### Document passage
▬▬▬▬▬▬

False Trade-Off between Security and Freedom

It is extremely concerning to see political figures and even business leaders admonishing the general population of the Western countries stating that privacy and freedom need to be traded for “security.”  Democratic and civic principles are abandoned by those who should defend them and instead recommend their destruction for political ends.

State bureaucrats improve even on far-reaching fiction as we see in Orwellian declarations like J. Clapper responding to NBC News: “I responded in what I thought was the most truthful or least untruthful, manner.”  See:  http://www.huffingtonpost.com/2013/06/11/james-clapper-nsa-surveillance_n_3424620.html

In all of this, people incredibly “forget” that there may be secret directives for example related to military operations in acts of war, but there cannot be secret surveillance of the population by the state and much less secret surveillance of the entire globe. Consequently –still within a Western democratic framework, the idea of secret courts approving secret mass surveillance is indefensible because the public sphere by definition has to be consensual and open to challenge by the Citizens and Subjects if not also by the individuals that are affected by such actions.  Secret laws negate themselves by definition.

While it is at least alarming to see political agents promoting the corruption of the political state, we need to understand that these advances have preconditions.  The belief –on the side of political and corporate actors—that there should or could be a trade-off between “security” and privacy or “security” and freedom would not exist without a counterpart in the general population, that is, in the general belief system and political education of the Citizens/Subjects.

We can see the false choice at every level of a society, and in every Western country or countries with Western-style political systems of “representative democracy.”

▬▬▬▬▬▬

### Dataset records
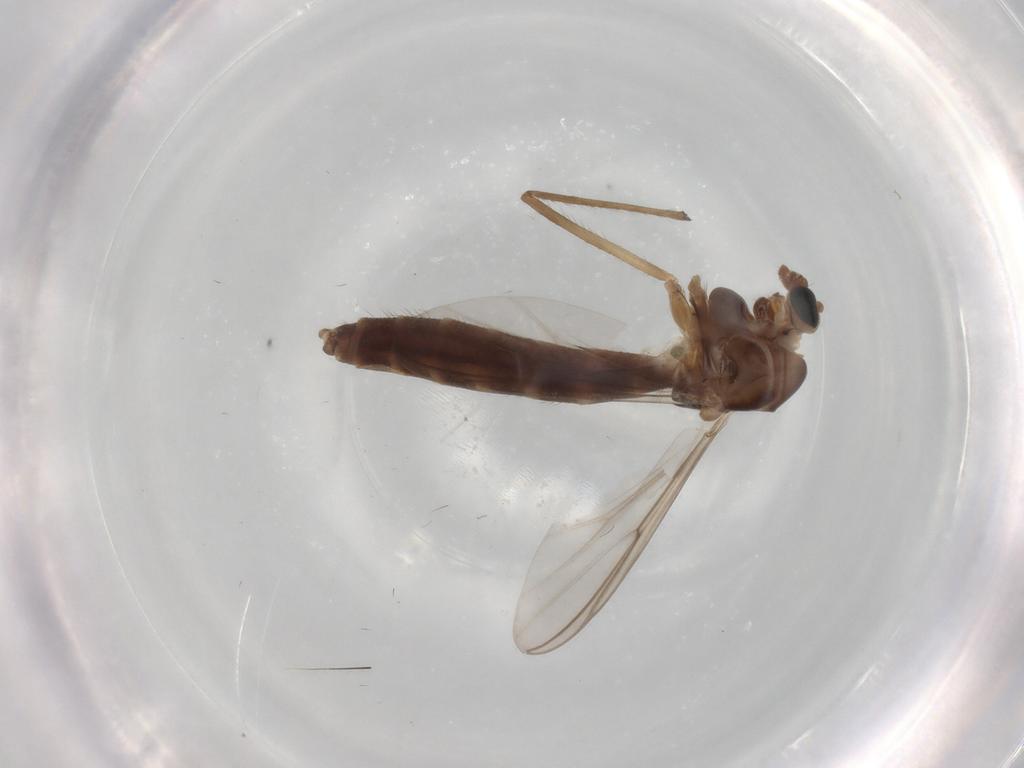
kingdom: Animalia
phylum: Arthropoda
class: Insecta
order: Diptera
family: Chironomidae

▬▬▬▬▬▬

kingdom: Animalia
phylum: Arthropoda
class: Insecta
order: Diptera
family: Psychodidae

▬▬▬▬▬▬

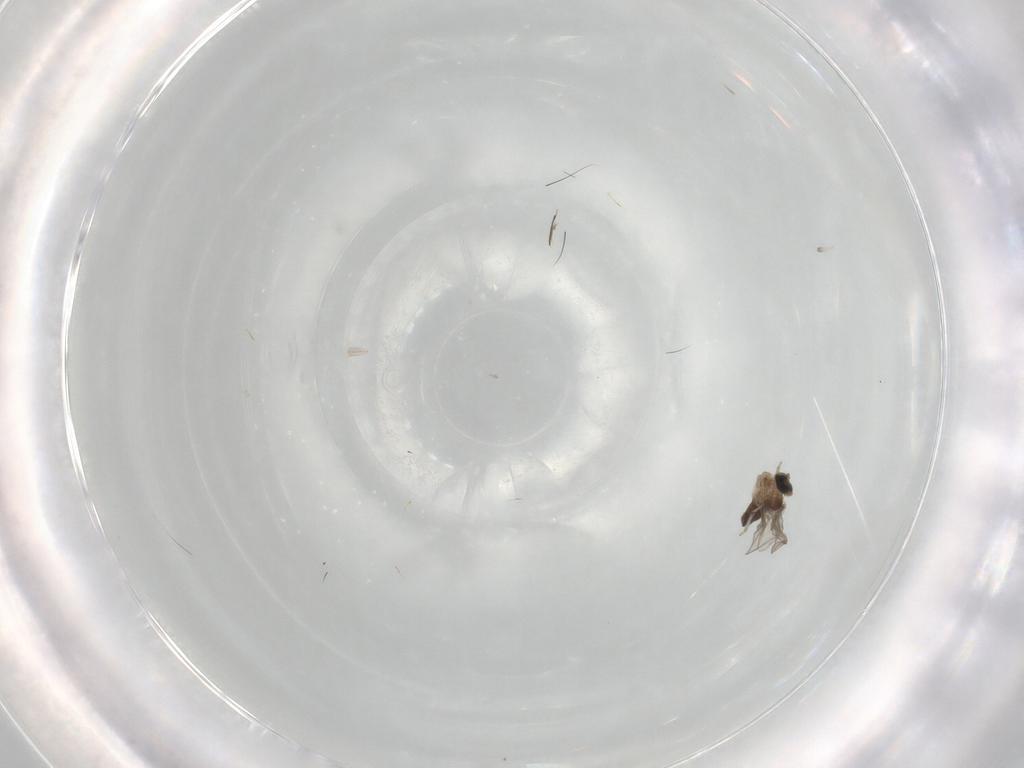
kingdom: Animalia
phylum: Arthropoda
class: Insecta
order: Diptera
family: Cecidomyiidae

▬▬▬▬▬▬

### Aim of the task
What does the essay on security and freedom say secret laws do by definition? Use only the essay on security and freedom, not the items.

### In response
They negate themselves.